16 January 2009

Saudi Arabia: Release of Dr Matrouk Al-Faleh on 11 January 2009

Dr Matrouk Al-Faleh, a member of the Arab Commission for Human Rights, who was arrested on 19 May 2008 by the intelligence services (Al Mabahith) and detained incommunicado at the Al Hayr prison near Riyadh, has just been released.

Alkarama and the Arab Commission for Human Rights had addressed a communication to the Working Group on Arbitrary Detention as well as the Special Rapporteur on the promotion and protection of the right to freedom of opinion and expression and the Special Rapporteur on the situation of human rights defenders on 6 June 2008 to ask them to intervene with the Saudi authorities.

To recall, Dr Matrouk Al-Faleh is a professor of international relations at the King Saoud University in Riyadh (Institute for political science) and one of the figures of the ‘reformers' movement which calls for, via peaceful means, political reforms in the Kingdom. He is the author of numerous publications in the Arab world.

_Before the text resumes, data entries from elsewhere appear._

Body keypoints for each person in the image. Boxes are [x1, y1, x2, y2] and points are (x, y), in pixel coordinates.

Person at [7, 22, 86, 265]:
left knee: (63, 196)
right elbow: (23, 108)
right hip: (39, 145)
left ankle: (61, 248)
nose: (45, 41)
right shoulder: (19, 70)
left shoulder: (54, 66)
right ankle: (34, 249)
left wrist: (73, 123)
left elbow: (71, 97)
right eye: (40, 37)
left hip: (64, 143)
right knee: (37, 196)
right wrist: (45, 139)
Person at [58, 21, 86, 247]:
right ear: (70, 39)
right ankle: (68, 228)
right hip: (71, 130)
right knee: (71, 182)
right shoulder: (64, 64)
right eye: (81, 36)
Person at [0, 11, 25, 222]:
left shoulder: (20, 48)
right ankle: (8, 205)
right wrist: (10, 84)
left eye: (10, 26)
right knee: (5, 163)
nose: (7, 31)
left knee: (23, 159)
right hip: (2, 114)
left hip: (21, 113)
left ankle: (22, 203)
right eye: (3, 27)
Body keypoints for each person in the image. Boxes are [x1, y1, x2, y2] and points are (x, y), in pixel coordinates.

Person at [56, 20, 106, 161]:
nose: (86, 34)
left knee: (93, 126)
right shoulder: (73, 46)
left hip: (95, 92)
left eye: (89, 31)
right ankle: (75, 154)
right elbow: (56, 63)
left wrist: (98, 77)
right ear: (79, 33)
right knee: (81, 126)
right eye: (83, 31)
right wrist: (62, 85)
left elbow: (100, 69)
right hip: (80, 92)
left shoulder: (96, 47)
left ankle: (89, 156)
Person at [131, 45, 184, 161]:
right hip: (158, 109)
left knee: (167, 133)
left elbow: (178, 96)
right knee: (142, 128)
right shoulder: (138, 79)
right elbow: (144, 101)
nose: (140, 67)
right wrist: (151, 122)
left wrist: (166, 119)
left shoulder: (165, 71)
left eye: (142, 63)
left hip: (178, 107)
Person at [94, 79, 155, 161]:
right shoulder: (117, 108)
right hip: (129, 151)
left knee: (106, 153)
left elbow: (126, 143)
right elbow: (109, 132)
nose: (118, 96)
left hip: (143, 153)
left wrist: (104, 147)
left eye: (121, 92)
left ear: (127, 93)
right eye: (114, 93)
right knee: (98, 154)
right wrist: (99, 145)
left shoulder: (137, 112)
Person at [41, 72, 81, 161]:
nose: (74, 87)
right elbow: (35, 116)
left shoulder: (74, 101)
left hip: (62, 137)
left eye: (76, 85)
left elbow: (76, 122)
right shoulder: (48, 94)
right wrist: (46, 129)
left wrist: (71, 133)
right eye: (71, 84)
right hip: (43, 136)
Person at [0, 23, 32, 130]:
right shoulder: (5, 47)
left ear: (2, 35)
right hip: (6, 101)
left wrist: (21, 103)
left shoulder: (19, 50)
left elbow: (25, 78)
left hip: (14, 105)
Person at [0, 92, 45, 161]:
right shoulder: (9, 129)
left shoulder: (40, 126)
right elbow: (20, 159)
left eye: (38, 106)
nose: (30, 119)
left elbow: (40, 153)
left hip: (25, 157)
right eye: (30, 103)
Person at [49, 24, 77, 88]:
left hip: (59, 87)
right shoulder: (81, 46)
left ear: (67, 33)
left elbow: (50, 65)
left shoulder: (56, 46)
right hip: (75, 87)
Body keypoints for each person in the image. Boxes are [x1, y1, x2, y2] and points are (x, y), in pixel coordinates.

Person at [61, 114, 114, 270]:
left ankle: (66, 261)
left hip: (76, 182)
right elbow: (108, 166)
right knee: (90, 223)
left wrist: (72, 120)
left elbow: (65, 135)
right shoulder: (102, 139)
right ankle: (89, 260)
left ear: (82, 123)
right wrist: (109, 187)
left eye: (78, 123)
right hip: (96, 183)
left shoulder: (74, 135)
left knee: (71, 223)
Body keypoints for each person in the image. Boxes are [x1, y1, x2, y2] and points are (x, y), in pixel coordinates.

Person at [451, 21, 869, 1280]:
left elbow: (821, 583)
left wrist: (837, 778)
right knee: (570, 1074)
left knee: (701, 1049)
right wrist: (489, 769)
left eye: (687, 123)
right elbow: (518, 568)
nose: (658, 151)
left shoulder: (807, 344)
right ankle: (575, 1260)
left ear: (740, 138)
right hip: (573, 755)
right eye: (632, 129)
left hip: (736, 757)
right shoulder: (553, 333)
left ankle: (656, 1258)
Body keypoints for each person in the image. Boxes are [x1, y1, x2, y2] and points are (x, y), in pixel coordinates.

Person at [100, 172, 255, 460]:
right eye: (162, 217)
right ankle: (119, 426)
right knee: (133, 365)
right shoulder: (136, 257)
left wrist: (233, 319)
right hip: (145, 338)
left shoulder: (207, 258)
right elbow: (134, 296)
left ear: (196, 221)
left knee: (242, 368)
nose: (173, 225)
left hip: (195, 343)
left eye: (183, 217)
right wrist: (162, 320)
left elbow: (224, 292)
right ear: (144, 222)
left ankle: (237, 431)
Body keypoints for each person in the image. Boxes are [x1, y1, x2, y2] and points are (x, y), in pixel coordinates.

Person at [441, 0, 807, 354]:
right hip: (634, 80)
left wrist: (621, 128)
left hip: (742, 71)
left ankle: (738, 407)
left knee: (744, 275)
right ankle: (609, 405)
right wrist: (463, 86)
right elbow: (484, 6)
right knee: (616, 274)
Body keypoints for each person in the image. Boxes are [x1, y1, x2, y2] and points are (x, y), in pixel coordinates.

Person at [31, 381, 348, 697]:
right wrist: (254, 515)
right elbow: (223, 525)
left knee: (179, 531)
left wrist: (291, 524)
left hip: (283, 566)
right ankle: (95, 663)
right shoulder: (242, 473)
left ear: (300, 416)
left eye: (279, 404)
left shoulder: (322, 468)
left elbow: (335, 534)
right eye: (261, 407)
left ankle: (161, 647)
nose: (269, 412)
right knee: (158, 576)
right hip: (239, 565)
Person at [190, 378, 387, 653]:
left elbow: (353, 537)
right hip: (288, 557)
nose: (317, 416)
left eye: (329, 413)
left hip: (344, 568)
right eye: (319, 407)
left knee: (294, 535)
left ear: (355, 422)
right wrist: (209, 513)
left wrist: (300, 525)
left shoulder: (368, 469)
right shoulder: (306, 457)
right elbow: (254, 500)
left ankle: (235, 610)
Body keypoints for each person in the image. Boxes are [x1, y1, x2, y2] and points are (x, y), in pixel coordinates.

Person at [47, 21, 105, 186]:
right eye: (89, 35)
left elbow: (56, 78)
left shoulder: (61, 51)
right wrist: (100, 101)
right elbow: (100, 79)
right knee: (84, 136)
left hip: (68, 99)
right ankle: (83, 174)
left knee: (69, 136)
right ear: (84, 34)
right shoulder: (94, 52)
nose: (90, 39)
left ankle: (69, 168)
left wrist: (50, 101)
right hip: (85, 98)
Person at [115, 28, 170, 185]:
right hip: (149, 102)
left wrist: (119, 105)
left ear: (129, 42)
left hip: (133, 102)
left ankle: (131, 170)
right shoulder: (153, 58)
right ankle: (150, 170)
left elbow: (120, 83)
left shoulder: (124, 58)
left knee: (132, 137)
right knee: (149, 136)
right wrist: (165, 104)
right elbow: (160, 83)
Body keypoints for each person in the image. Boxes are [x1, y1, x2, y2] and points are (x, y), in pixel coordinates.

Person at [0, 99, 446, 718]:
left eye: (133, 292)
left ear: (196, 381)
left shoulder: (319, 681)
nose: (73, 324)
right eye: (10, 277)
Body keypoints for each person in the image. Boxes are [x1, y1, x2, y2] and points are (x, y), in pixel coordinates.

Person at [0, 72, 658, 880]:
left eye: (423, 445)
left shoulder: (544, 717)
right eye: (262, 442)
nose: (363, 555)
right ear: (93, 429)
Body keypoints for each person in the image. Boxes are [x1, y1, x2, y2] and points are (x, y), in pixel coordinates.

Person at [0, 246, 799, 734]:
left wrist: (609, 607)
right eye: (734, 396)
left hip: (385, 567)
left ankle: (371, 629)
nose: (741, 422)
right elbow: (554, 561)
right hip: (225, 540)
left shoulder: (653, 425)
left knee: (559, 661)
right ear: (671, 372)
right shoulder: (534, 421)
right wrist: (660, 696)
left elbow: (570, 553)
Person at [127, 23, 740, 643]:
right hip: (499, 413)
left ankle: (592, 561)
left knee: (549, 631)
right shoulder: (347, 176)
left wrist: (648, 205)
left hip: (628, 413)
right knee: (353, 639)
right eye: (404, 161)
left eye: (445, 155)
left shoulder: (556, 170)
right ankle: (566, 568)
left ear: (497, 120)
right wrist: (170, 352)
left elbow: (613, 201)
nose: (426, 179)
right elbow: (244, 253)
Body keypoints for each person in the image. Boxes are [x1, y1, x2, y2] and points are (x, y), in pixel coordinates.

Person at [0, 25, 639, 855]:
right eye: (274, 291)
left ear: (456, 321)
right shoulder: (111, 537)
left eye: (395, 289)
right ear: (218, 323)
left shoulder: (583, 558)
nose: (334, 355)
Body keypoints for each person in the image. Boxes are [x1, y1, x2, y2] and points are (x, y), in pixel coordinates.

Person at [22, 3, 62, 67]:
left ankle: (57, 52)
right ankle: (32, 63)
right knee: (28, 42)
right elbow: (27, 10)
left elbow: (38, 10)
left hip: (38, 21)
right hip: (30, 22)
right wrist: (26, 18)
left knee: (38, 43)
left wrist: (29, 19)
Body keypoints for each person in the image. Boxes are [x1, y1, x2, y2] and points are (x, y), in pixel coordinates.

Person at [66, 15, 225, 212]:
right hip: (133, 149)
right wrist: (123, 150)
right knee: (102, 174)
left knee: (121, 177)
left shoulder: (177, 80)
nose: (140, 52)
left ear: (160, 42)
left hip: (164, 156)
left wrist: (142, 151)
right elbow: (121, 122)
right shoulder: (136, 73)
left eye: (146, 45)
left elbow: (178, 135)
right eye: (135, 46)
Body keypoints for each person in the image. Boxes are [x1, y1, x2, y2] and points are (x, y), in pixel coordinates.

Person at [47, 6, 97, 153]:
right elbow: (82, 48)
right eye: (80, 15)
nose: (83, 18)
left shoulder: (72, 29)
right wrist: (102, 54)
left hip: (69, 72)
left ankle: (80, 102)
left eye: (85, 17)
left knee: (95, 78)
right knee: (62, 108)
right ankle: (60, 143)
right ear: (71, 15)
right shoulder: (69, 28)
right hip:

He was arrested for having publically denounced the situation of detainees in the Al Burayda prison, where, notably, Dr Abdallah Al-Hamed, another activist for reforms, as well as his brother Aissa, whom he had visited, were imprisoned.

Dr Matrouk Al-Faleh was released after 235 days of detention without having ever been subjected to a legal procedure and without having been brought before any type of jurisdiction.

His deprivation of freedom during this whole period has had particularly serious consequences on his health because of the conditions of his detention and the numerous hunger strikes he undertook. This deprivation of freedom is obviously arbitrary and contrary to the most elementary principles of justice and those most fundamental to the Universal Declaration of Human Rights.